Linux: ZSH-style up/down arrows in Bash/Readline

📄 OneThingWell.dev wiki page | 🕑 Last updated: Aug 22, 2022

Searching through history with an up/down arrow key is a very popular (and very useful) feature in ZSH.

What many people don't know is that you can enable similar behavior in Bash simply by adding these lines to your ~/.inputrc file:

# up arrow
"\e[A":history-search-backward

# down arrow
"\e[B":history-search-forward

When you press the up/down arrow key ("\e[A"/"\e[B"), Readline will call the history-search-backward/history-search-forward command, which will search (in the backward or forward direction) through the history for the string of characters starting at the beginning of the line, and ending at the current cursor position.

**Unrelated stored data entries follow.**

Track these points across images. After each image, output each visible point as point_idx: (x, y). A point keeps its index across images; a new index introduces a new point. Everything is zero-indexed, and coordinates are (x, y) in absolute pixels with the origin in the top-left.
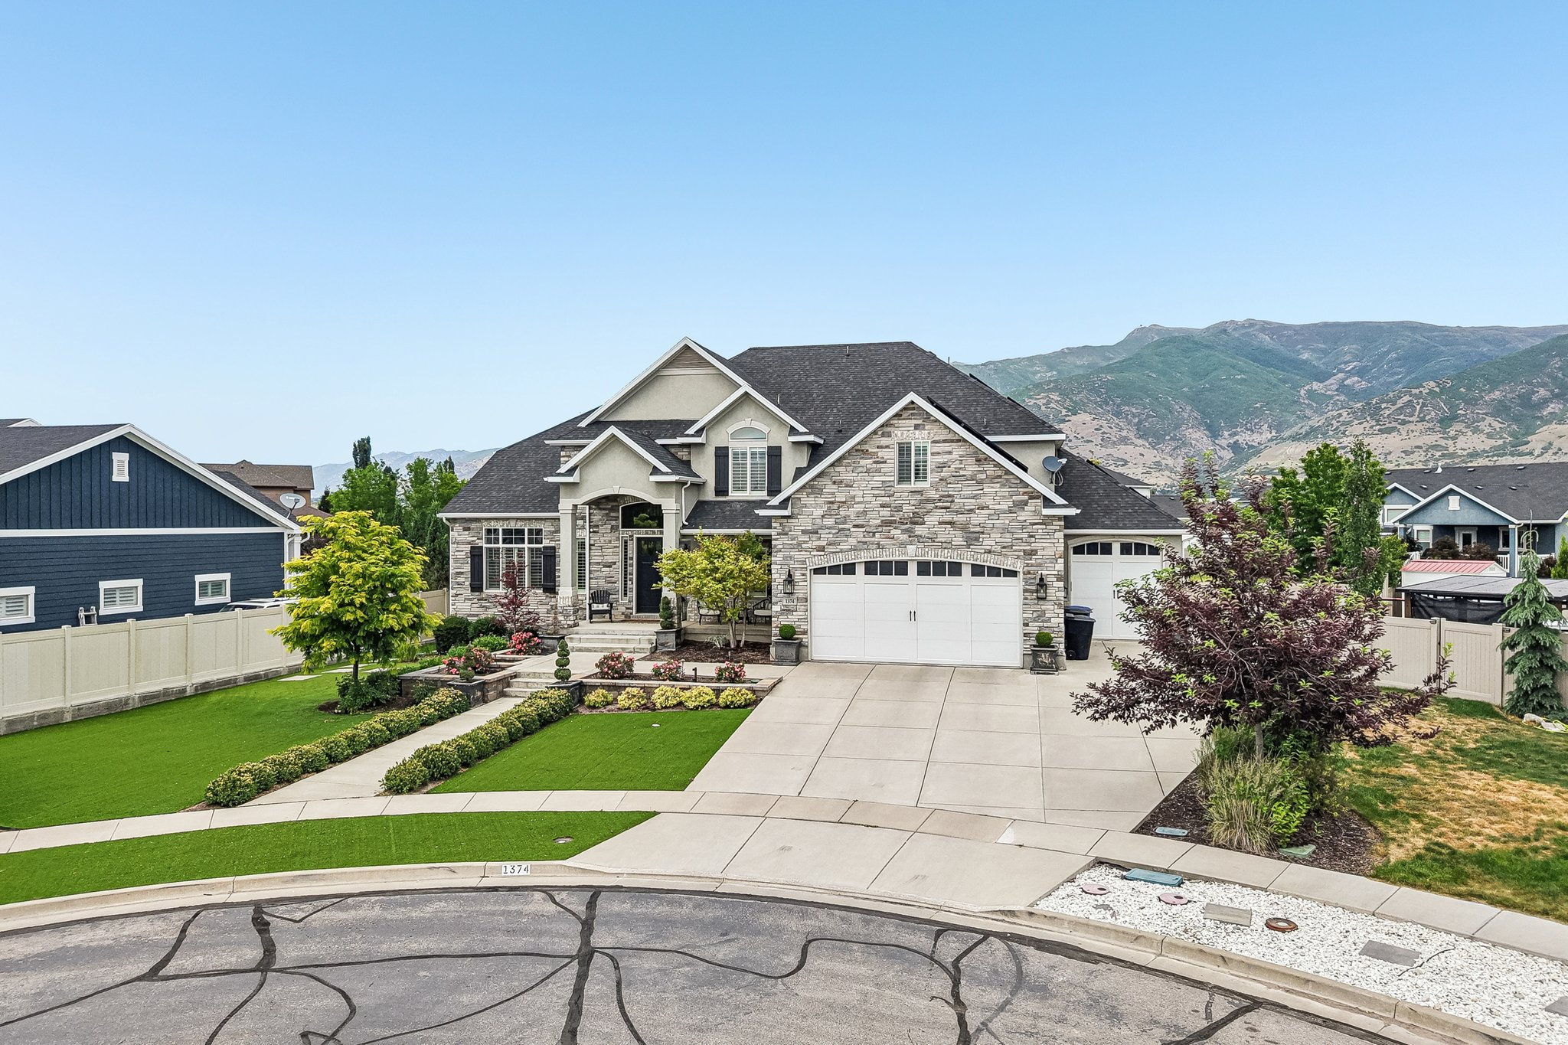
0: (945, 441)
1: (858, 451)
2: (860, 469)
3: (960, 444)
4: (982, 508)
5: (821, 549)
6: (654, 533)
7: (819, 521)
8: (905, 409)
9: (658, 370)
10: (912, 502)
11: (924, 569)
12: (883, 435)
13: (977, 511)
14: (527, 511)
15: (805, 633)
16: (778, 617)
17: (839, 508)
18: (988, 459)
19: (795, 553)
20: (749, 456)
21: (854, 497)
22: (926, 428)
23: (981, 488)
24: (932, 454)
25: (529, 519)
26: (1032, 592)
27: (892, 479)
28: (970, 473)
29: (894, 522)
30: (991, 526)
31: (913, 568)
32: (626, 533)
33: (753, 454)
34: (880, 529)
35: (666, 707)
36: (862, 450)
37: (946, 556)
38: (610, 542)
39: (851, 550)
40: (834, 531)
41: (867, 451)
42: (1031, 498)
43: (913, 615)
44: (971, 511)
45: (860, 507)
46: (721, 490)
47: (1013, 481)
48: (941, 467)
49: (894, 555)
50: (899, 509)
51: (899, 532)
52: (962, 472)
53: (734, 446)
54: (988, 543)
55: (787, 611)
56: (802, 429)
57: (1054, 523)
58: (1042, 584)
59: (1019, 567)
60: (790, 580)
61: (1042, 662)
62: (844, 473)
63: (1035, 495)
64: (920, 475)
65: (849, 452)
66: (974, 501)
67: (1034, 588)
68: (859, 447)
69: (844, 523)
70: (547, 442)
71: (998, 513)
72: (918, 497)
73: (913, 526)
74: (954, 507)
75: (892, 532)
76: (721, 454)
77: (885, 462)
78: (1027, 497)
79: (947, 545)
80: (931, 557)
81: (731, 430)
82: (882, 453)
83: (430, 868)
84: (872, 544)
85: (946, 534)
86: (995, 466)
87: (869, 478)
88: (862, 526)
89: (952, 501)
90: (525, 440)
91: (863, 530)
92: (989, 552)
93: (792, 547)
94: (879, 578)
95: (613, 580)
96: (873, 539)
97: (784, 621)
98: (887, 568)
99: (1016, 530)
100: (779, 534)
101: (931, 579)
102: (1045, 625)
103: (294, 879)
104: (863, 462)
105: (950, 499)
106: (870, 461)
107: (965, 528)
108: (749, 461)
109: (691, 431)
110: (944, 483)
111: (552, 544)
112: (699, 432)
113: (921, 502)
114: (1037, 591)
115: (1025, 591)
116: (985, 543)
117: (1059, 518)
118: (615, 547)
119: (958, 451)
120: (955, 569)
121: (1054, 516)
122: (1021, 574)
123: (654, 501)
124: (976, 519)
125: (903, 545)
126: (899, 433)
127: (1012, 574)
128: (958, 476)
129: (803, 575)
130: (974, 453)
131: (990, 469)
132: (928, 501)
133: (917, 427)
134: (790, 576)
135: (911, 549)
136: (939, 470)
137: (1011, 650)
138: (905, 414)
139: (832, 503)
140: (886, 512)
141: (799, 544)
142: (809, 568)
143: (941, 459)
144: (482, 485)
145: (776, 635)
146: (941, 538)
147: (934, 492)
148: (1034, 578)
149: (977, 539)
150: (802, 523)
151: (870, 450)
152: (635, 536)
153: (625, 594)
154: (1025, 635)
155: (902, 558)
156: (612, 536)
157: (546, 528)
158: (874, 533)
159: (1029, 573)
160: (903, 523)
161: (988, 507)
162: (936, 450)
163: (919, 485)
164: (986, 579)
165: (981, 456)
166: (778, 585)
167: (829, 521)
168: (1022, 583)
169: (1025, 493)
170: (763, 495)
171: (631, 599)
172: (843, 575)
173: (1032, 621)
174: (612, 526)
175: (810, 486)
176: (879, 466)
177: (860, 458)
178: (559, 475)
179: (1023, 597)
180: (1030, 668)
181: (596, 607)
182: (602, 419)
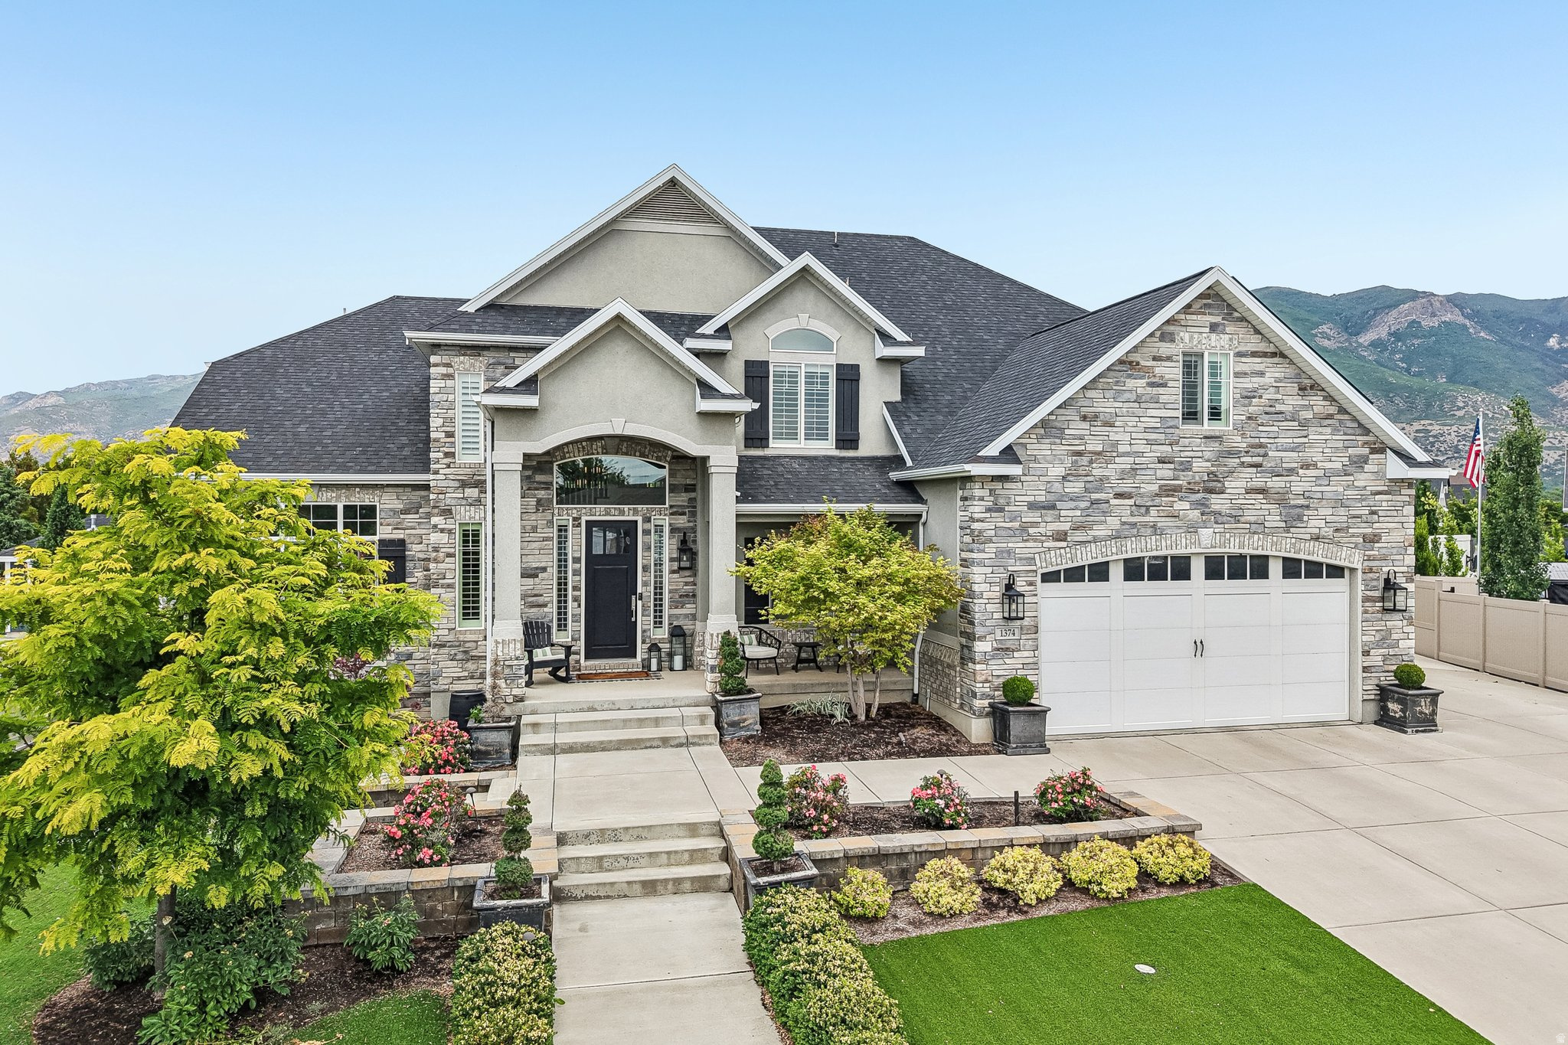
0: (1254, 354)
1: (1125, 367)
2: (1127, 396)
3: (1276, 360)
4: (1308, 467)
5: (1061, 536)
6: (622, 513)
7: (1057, 487)
8: (1201, 296)
9: (614, 221)
10: (1207, 455)
11: (1214, 568)
12: (1162, 338)
13: (1300, 472)
14: (346, 470)
16: (985, 662)
17: (1091, 462)
19: (1017, 545)
20: (802, 379)
21: (1116, 443)
22: (1228, 330)
23: (1304, 433)
24: (1237, 375)
25: (347, 486)
26: (1375, 600)
27: (1174, 414)
28: (1290, 408)
29: (1176, 489)
30: (1319, 495)
31: (1198, 567)
32: (565, 514)
33: (810, 377)
34: (1157, 501)
36: (1131, 363)
37: (1251, 547)
38: (537, 529)
39: (1112, 538)
40: (1083, 505)
41: (1138, 364)
42: (1374, 451)
43: (1199, 647)
44: (1291, 471)
45: (1125, 463)
47: (1350, 424)
48: (1248, 396)
49: (1174, 545)
50: (1186, 467)
51: (1187, 505)
52: (1279, 407)
53: (778, 359)
54: (1315, 523)
55: (1003, 651)
56: (900, 336)
57: (1403, 492)
58: (1390, 586)
59: (1355, 561)
61: (1421, 713)
62: (1103, 404)
63: (1380, 448)
64: (1218, 412)
65: (1111, 365)
66: (1295, 454)
67: (1377, 594)
68: (1126, 358)
69: (1100, 491)
71: (1328, 475)
72: (1215, 446)
73: (1208, 496)
74: (1267, 464)
75: (1177, 506)
76: (756, 376)
77: (1164, 385)
78: (1366, 451)
79: (1259, 527)
80: (1231, 548)
81: (774, 331)
82: (1162, 369)
84: (1145, 526)
85: (1259, 509)
86: (1325, 399)
87: (1140, 412)
88: (1129, 496)
89: (1265, 455)
90: (263, 346)
91: (1131, 502)
92: (1317, 538)
93: (1012, 533)
94: (1144, 586)
95: (541, 600)
96: (1147, 519)
97: (1000, 669)
98: (1158, 569)
99: (1352, 503)
100: (989, 510)
101: (1226, 585)
104: (1131, 383)
105: (1261, 451)
106: (1143, 382)
107: (1281, 499)
108: (802, 388)
109: (709, 328)
110: (1253, 424)
111: (399, 535)
112: (724, 331)
113: (1221, 455)
114: (1383, 599)
115: (1366, 599)
116: (1312, 523)
117: (1409, 483)
118: (545, 539)
119: (1274, 372)
120: (1259, 568)
121: (1406, 480)
122: (1360, 573)
123: (694, 449)
124: (1298, 485)
125: (1192, 529)
126: (1187, 337)
127: (1336, 571)
128: (1273, 413)
129: (1031, 584)
130: (1299, 376)
131: (1318, 403)
132: (1230, 454)
133: (1214, 327)
134: (1009, 587)
135: (1206, 534)
136: (1247, 401)
138: (1197, 305)
139: (1079, 454)
140: (1165, 471)
141: (1024, 528)
142: (1040, 571)
143: (1249, 383)
145: (984, 696)
146: (1250, 516)
147: (1239, 439)
148: (1378, 579)
149: (1300, 518)
151: (1143, 363)
152: (584, 519)
153: (562, 626)
154: (1365, 669)
155: (1189, 551)
156: (539, 519)
157: (385, 503)
158: (1148, 508)
159: (1371, 571)
160: (1193, 491)
161: (1315, 466)
162: (1240, 368)
163: (1216, 428)
164: (1303, 584)
165: (1308, 382)
166: (987, 606)
167: (1075, 487)
168: (1361, 587)
169: (1366, 443)
170: (826, 447)
171: (574, 635)
172: (1087, 584)
173: (1378, 645)
174: (539, 501)
175: (1044, 423)
176: (1155, 391)
177: (1130, 376)
178: (504, 390)
179: (1360, 610)
180: (1376, 723)
181: (540, 655)
182: (504, 301)
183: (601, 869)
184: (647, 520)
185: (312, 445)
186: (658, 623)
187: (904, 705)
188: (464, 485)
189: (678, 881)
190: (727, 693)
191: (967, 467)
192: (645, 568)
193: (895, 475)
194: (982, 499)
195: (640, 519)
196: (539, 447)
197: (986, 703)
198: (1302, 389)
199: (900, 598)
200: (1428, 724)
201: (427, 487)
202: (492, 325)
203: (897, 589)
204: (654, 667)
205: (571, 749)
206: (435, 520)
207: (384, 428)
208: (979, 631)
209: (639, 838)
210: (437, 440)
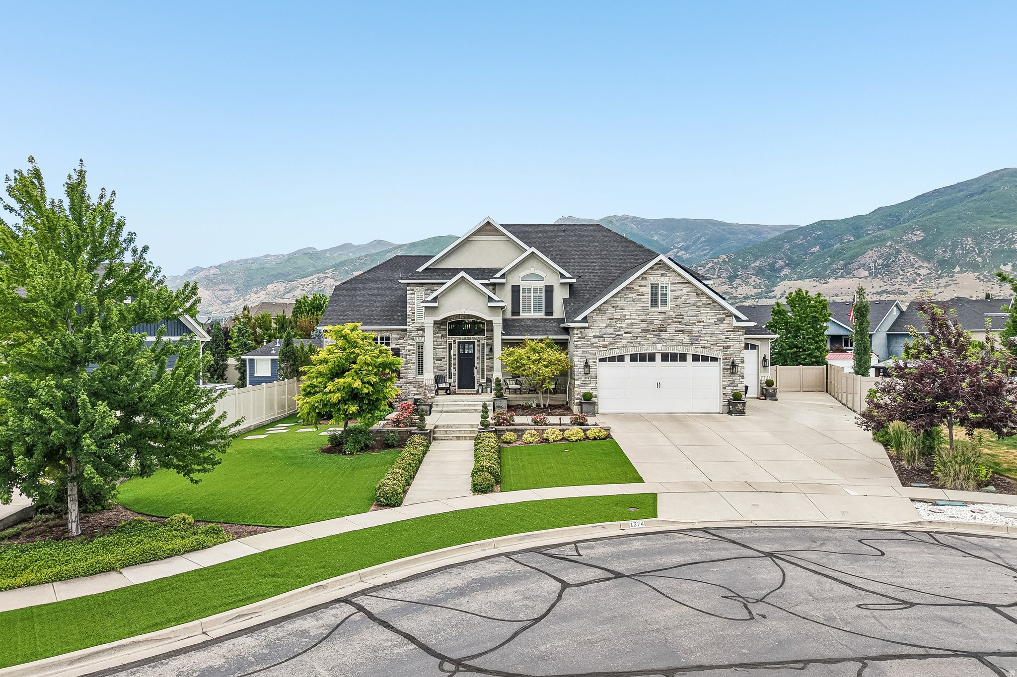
0: (679, 283)
1: (629, 289)
2: (629, 299)
3: (689, 285)
4: (700, 322)
5: (606, 347)
6: (470, 339)
7: (604, 330)
8: (656, 264)
9: (468, 237)
10: (660, 319)
11: (665, 357)
12: (643, 280)
13: (697, 324)
14: (381, 325)
15: (596, 397)
16: (579, 388)
17: (616, 322)
18: (703, 294)
19: (590, 350)
20: (532, 291)
21: (625, 315)
22: (668, 275)
23: (699, 310)
24: (671, 291)
25: (381, 330)
26: (727, 369)
27: (647, 305)
28: (693, 302)
29: (648, 330)
30: (705, 332)
31: (658, 357)
32: (451, 339)
33: (535, 290)
34: (641, 334)
35: (556, 441)
36: (631, 288)
37: (678, 350)
38: (441, 345)
39: (623, 347)
40: (613, 336)
42: (727, 316)
44: (694, 324)
45: (629, 322)
46: (515, 312)
47: (717, 307)
48: (676, 298)
49: (647, 350)
50: (652, 323)
51: (652, 336)
52: (688, 301)
53: (523, 285)
54: (703, 342)
55: (584, 384)
56: (567, 275)
57: (740, 331)
58: (733, 364)
59: (720, 355)
60: (587, 365)
61: (740, 409)
62: (620, 302)
63: (730, 315)
64: (664, 303)
65: (622, 290)
66: (695, 318)
67: (729, 367)
68: (628, 286)
69: (619, 331)
70: (400, 281)
71: (708, 325)
72: (663, 315)
73: (660, 332)
74: (684, 321)
75: (648, 336)
76: (516, 290)
77: (643, 295)
78: (725, 316)
79: (680, 343)
80: (671, 350)
81: (522, 274)
82: (642, 290)
83: (592, 527)
84: (636, 343)
85: (679, 337)
86: (707, 298)
87: (634, 305)
88: (630, 333)
89: (683, 318)
91: (631, 335)
92: (704, 347)
93: (588, 346)
94: (638, 363)
95: (442, 368)
96: (637, 340)
97: (584, 390)
98: (643, 358)
99: (719, 335)
100: (579, 338)
101: (669, 363)
102: (735, 388)
103: (523, 538)
104: (630, 295)
105: (681, 317)
106: (635, 294)
107: (690, 334)
108: (533, 294)
109: (498, 275)
110: (678, 308)
111: (398, 346)
112: (503, 276)
113: (665, 318)
114: (730, 369)
115: (724, 369)
116: (701, 342)
117: (743, 328)
118: (444, 348)
119: (686, 289)
120: (683, 357)
121: (739, 327)
122: (722, 359)
123: (488, 319)
124: (696, 329)
125: (654, 344)
126: (652, 278)
127: (714, 359)
128: (686, 304)
129: (594, 362)
130: (696, 290)
131: (704, 300)
132: (669, 318)
133: (662, 275)
134: (586, 363)
135: (659, 346)
136: (675, 300)
137: (715, 402)
138: (655, 268)
139: (612, 319)
140: (644, 325)
141: (592, 344)
142: (598, 358)
143: (676, 293)
144: (338, 309)
145: (577, 399)
146: (677, 339)
147: (672, 313)
148: (729, 362)
149: (697, 340)
150: (595, 331)
151: (635, 288)
152: (457, 341)
153: (450, 378)
154: (724, 394)
155: (653, 351)
156: (442, 341)
157: (393, 336)
158: (637, 337)
159: (726, 359)
160: (654, 331)
161: (703, 322)
162: (673, 288)
163: (664, 309)
164: (700, 363)
165: (700, 292)
166: (579, 369)
167: (611, 330)
168: (722, 365)
169: (723, 313)
170: (541, 315)
171: (454, 380)
172: (616, 362)
173: (729, 386)
174: (442, 335)
175: (598, 309)
176: (640, 297)
177: (630, 293)
178: (427, 301)
179: (722, 373)
180: (727, 413)
181: (441, 385)
182: (431, 267)
183: (446, 434)
184: (478, 341)
185: (370, 316)
186: (483, 377)
187: (563, 405)
188: (418, 330)
189: (465, 437)
190: (497, 397)
191: (569, 324)
192: (478, 358)
193: (562, 325)
194: (577, 334)
195: (476, 341)
196: (438, 318)
197: (578, 401)
198: (698, 295)
199: (546, 367)
200: (742, 413)
201: (406, 330)
202: (427, 276)
203: (545, 363)
204: (480, 391)
205: (447, 412)
206: (409, 341)
207: (393, 310)
208: (576, 377)
209: (458, 427)
210: (409, 315)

For example, if you have these commands in your history file (in the following order):

ls -al /opt
ls -al /home
ls -al /home/x

And if you type this in the terminal and keep pressing the up arrow:

ls -al

You'll first get /home/x, then /home, then /opt.

If you type:

ls -al /h

You'll first get /home/x, then /home.

By pressing the down arrow, you would go in the opposite direction.

Note: ~/.inputrc is a configuration file for GNU Readline, so this will not only enable this feature for Bash, but also for everything else that uses GNU Readline.

Variations

If you prefer PgUp/PgDown instead of up/down arrow keys, you can use something like this:

"\e[5~":history-search-backward
"\e[6~":history-search-forward

Or Ctrl+p/Ctrl+n:

"\C-p":history-search-backward
"\C-n":history-search-forward

Global scope

If you'd like to enable this behavior for all users on the system, you can use global /etc/inputrc instead of the local ~/.inputrc file. The syntax is the same.